Provided data: Begin

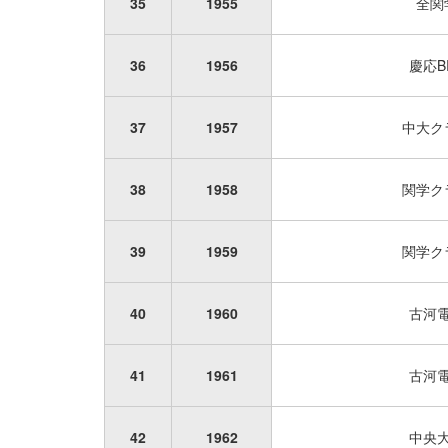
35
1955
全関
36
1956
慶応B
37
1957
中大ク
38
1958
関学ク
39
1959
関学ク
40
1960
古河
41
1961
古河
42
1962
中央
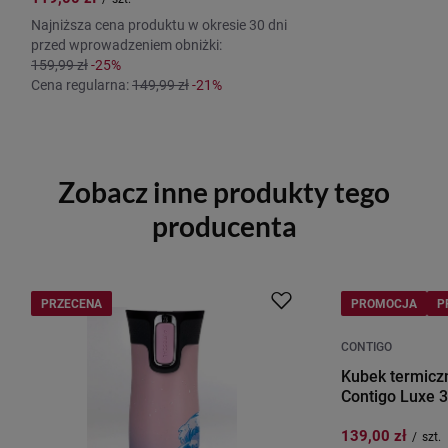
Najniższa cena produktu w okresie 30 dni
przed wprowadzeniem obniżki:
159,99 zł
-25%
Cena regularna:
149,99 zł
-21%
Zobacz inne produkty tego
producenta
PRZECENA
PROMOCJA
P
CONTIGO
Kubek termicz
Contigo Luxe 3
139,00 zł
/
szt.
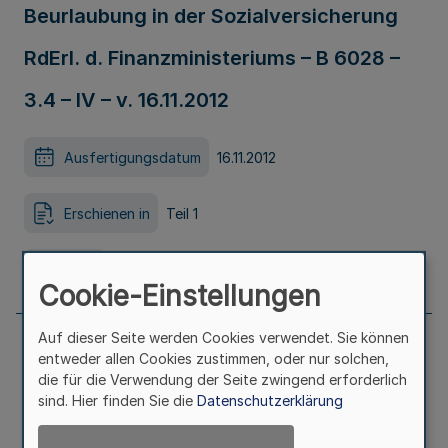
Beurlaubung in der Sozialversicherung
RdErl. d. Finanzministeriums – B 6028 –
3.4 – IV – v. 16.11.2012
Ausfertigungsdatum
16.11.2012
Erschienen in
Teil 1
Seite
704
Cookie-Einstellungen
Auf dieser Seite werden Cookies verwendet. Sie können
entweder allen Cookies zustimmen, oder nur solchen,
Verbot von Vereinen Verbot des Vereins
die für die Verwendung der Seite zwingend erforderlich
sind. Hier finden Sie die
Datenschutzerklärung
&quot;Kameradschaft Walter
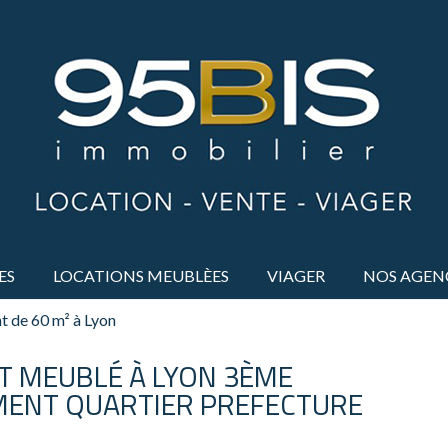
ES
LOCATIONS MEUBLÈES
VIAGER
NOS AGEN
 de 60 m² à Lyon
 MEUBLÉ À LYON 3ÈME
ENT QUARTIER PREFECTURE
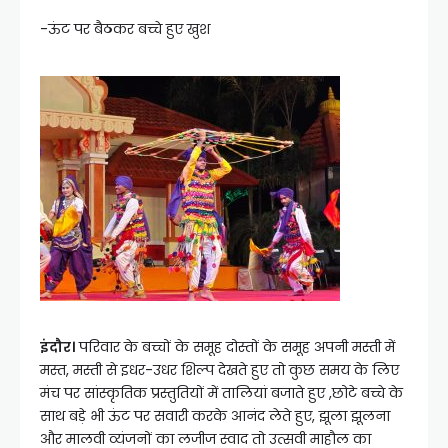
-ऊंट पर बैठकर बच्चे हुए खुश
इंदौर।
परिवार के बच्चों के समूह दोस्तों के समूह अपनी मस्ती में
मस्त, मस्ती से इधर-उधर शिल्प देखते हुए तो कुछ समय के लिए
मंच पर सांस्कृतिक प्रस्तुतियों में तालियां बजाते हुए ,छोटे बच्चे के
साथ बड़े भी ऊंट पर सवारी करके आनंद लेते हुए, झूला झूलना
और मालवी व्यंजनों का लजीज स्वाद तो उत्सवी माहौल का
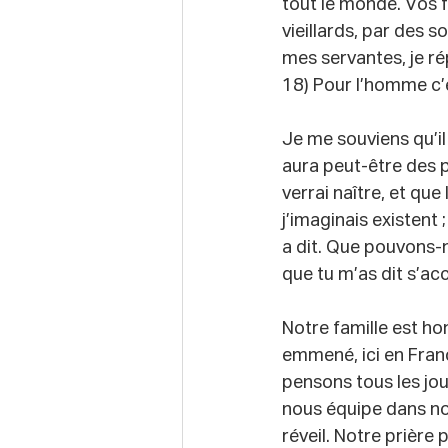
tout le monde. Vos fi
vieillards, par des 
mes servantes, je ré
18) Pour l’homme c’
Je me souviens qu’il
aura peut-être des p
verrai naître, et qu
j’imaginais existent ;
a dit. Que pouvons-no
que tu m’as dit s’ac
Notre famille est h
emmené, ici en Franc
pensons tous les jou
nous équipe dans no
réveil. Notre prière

Provided data: End

What is being asked:
Send back an exact copy of only the lines from the line with "mes servantes, je ré" up to and including the line with "pensons tous les jou" in the data above.

Result below:
mes servantes, je ré
18) Pour l’homme c’
Je me souviens qu’il
aura peut-être des p
verrai naître, et qu
j’imaginais existent ;
a dit. Que pouvons-no
que tu m’as dit s’ac
Notre famille est h
emmené, ici en Franc
pensons tous les jou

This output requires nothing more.